Something to chew on: the U of M can simulate a year’s worth of chewing in just one day
In the mid 1980’s, University of Minnesota researchers had an idea: to better test how dental restorative products can impact human teeth over time, why not develop a machine that can replicate the chewing motion.
Then they took the idea a step further. A.R.T., short for Artificial Resynthesis Technology, is effectively a mechanical mouth able to simulate a year’s worth of human chewing in less than a day.
In the human chewing cycle, the teeth come together with the lower arch offset to one side from the upper arch. As the lower arch slides into central alignment with the upper arch, the force between the teeth rises from zero to about three pounds and back to zero again. This part of the chewing cycle usually takes about a quarter of a second. Researchers estimate the average person goes through this functional cycle about 300,000 times in a year.
A.R.T. replicates 300,000 chewing cycles – and the accompanying wear the cycle has on teeth – in just 21 hours.
The machine doesn’t just feature teeth clinking together, either; the technology is programmed to recreate the exact masticatory motions and forces involved in chewing.
A.R.T. is invaluable for researchers working on new restorative dental materials.

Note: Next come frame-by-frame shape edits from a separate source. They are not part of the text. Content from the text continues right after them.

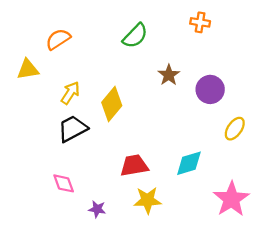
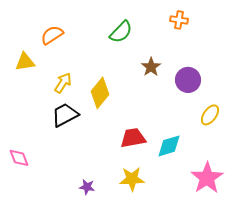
red trapezoid: (134, 166) -> (133, 138), moved
pink diamond: (64, 183) -> (19, 158), moved

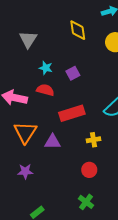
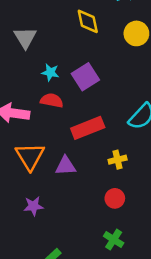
purple square: (73, 73) -> (85, 77), size x1.5

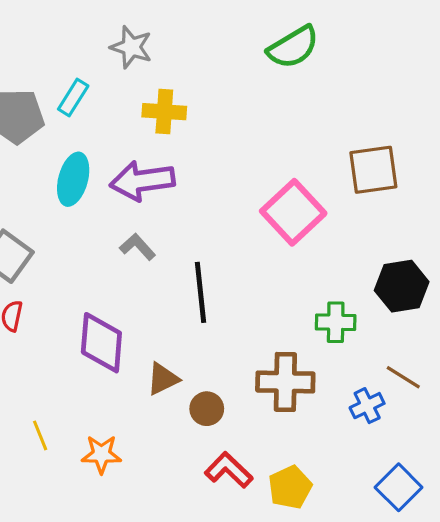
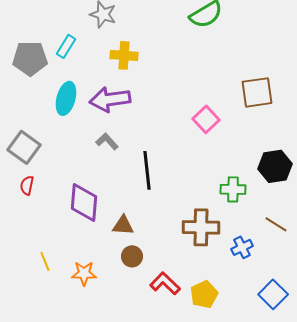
pink square: (293, 212) -> (206, 119), size x0.7
brown triangle: (163, 379) -> (123, 225), turned 30
blue cross: (367, 406) -> (242, 247), moved
brown circle: (207, 409) -> (132, 256), moved

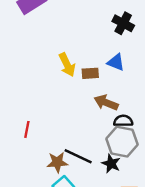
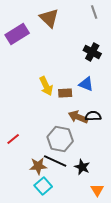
black semicircle: (123, 121) -> (93, 116), moved
red line: (27, 129) -> (13, 139), turned 40
gray hexagon: (122, 142) -> (60, 139), moved

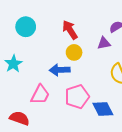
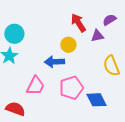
cyan circle: (26, 27) -> (14, 34), moved
red arrow: (70, 30) -> (78, 23), moved

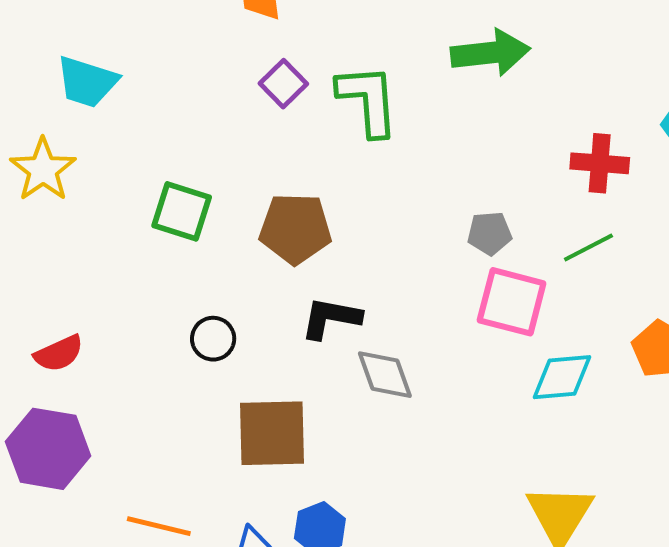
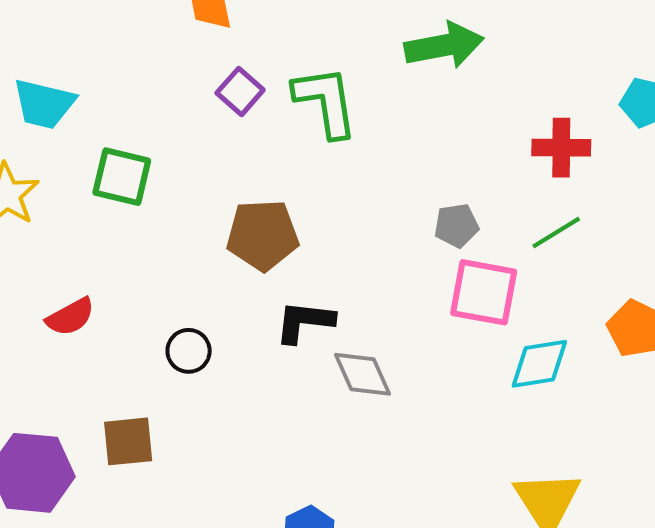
green square: (182, 211) -> (122, 177), moved
red semicircle: (59, 353) -> (70, 317), moved
brown square: (272, 433) -> (128, 441), moved, size x0.7

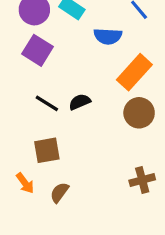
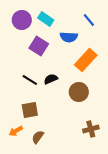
purple square: (38, 50) -> (39, 46), moved
brown circle: (139, 113) -> (79, 92), moved
orange arrow: (25, 183) -> (16, 131), turned 96

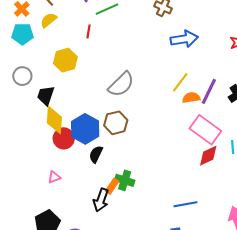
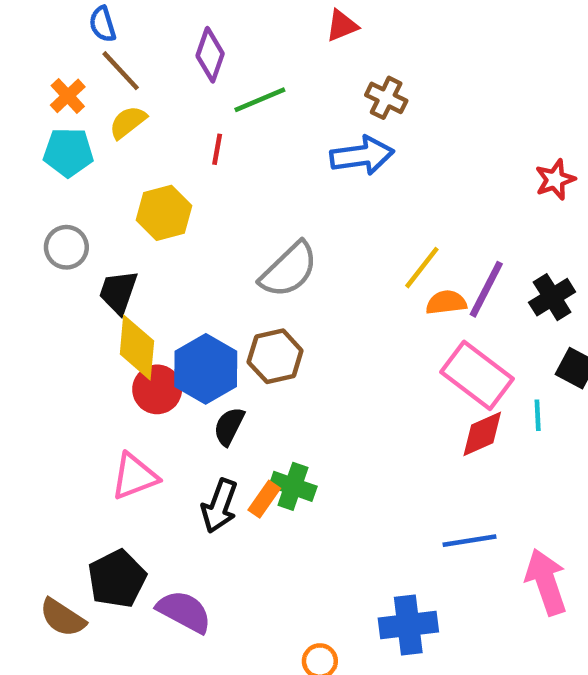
blue arrow: (184, 39) -> (362, 156), moved
pink triangle: (54, 177) -> (134, 476), size x1.6
black arrow: (101, 200) -> (219, 506), moved
blue line: (185, 204) -> (470, 541), moved

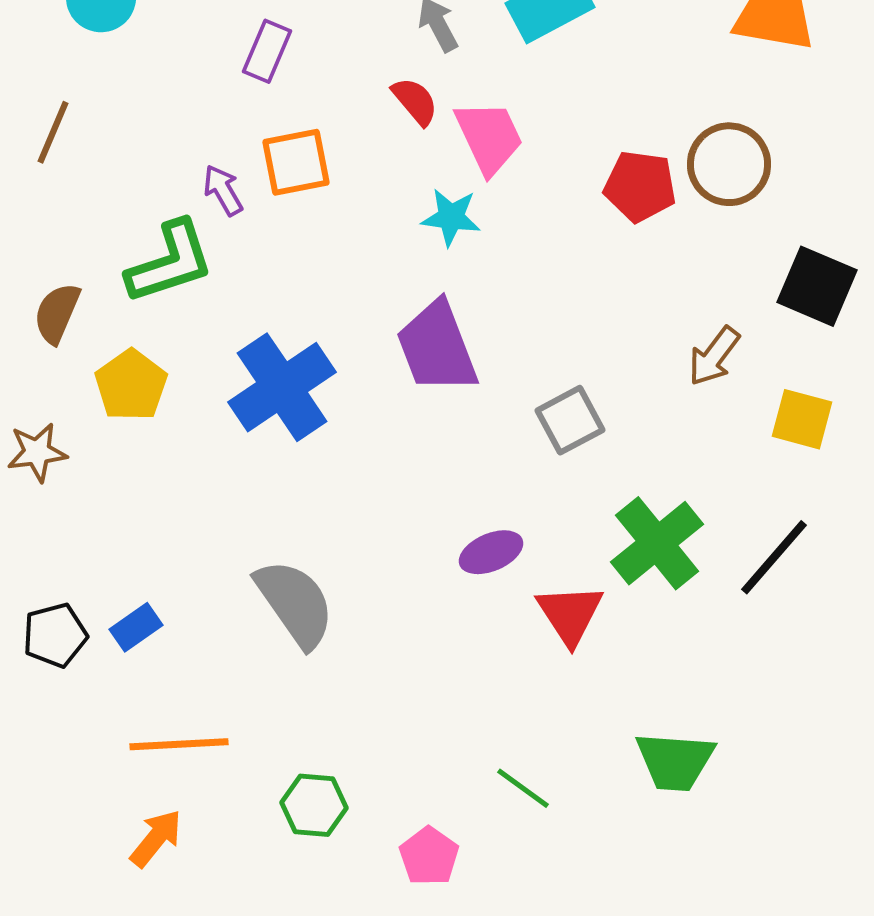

In the past, human volunteers were required to test materials and the results took much longer. The process is accelerated with A.R.T., providing valid results in just days.
Faster trial periods mean more time and resources devoted to innovation, advancement and discovery.
“That’s the beauty of all the scientists in this laboratory,” said Maria Pintado, an associate professor at MDRCBB and biomaterials expert. “They look at what is missing in terms of existing research and they then couple that with current needs in dentistry. Then they go out and develop that technology.”